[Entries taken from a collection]
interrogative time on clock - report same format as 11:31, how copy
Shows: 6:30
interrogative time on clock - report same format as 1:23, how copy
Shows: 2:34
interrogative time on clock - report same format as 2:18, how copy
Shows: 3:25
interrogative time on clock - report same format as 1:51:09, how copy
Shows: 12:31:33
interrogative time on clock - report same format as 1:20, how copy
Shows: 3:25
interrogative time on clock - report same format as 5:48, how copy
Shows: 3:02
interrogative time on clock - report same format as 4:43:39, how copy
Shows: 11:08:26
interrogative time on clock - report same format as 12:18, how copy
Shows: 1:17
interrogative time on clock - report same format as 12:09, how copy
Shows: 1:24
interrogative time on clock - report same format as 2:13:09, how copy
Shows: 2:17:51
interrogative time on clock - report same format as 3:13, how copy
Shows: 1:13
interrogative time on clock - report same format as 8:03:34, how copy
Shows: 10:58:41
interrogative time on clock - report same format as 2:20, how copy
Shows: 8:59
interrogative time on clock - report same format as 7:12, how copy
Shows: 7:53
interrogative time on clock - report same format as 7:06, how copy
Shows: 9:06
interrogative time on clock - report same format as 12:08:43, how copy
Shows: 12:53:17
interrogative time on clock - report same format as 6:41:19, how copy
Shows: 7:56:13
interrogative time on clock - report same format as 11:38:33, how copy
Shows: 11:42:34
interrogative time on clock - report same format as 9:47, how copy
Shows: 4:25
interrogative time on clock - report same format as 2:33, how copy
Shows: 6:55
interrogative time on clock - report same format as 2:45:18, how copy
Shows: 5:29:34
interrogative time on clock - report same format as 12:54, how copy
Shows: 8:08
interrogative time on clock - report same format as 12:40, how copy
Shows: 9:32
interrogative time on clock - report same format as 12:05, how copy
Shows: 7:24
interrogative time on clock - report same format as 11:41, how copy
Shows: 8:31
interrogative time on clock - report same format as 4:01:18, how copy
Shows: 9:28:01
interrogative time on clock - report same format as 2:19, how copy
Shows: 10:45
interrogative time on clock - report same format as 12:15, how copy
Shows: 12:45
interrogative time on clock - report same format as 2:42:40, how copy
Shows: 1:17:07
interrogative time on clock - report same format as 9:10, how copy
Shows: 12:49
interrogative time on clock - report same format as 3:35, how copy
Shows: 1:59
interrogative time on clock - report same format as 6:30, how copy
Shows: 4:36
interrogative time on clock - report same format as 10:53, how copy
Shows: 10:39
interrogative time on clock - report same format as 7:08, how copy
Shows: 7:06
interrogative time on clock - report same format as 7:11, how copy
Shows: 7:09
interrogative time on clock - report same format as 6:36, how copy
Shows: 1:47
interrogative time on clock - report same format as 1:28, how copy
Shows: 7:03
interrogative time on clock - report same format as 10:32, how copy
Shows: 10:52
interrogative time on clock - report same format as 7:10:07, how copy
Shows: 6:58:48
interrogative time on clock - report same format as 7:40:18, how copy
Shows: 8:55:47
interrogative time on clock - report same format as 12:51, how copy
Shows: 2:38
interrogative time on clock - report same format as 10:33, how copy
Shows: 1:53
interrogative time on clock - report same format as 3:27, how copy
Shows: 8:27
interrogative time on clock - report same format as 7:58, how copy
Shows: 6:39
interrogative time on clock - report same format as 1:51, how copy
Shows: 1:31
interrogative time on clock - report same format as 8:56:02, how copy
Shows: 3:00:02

(Exercise instructions)
Reproduce the items verbatim, beginning with the line that contains "interrogative time on clock - report same format as 11:41, how" and continuing through the final line of the items.

(Final result)
interrogative time on clock - report same format as 11:41, how copy
Shows: 8:31
interrogative time on clock - report same format as 4:01:18, how copy
Shows: 9:28:01
interrogative time on clock - report same format as 2:19, how copy
Shows: 10:45
interrogative time on clock - report same format as 12:15, how copy
Shows: 12:45
interrogative time on clock - report same format as 2:42:40, how copy
Shows: 1:17:07
interrogative time on clock - report same format as 9:10, how copy
Shows: 12:49
interrogative time on clock - report same format as 3:35, how copy
Shows: 1:59
interrogative time on clock - report same format as 6:30, how copy
Shows: 4:36
interrogative time on clock - report same format as 10:53, how copy
Shows: 10:39
interrogative time on clock - report same format as 7:08, how copy
Shows: 7:06
interrogative time on clock - report same format as 7:11, how copy
Shows: 7:09
interrogative time on clock - report same format as 6:36, how copy
Shows: 1:47
interrogative time on clock - report same format as 1:28, how copy
Shows: 7:03
interrogative time on clock - report same format as 10:32, how copy
Shows: 10:52
interrogative time on clock - report same format as 7:10:07, how copy
Shows: 6:58:48
interrogative time on clock - report same format as 7:40:18, how copy
Shows: 8:55:47
interrogative time on clock - report same format as 12:51, how copy
Shows: 2:38
interrogative time on clock - report same format as 10:33, how copy
Shows: 1:53
interrogative time on clock - report same format as 3:27, how copy
Shows: 8:27
interrogative time on clock - report same format as 7:58, how copy
Shows: 6:39
interrogative time on clock - report same format as 1:51, how copy
Shows: 1:31
interrogative time on clock - report same format as 8:56:02, how copy
Shows: 3:00:02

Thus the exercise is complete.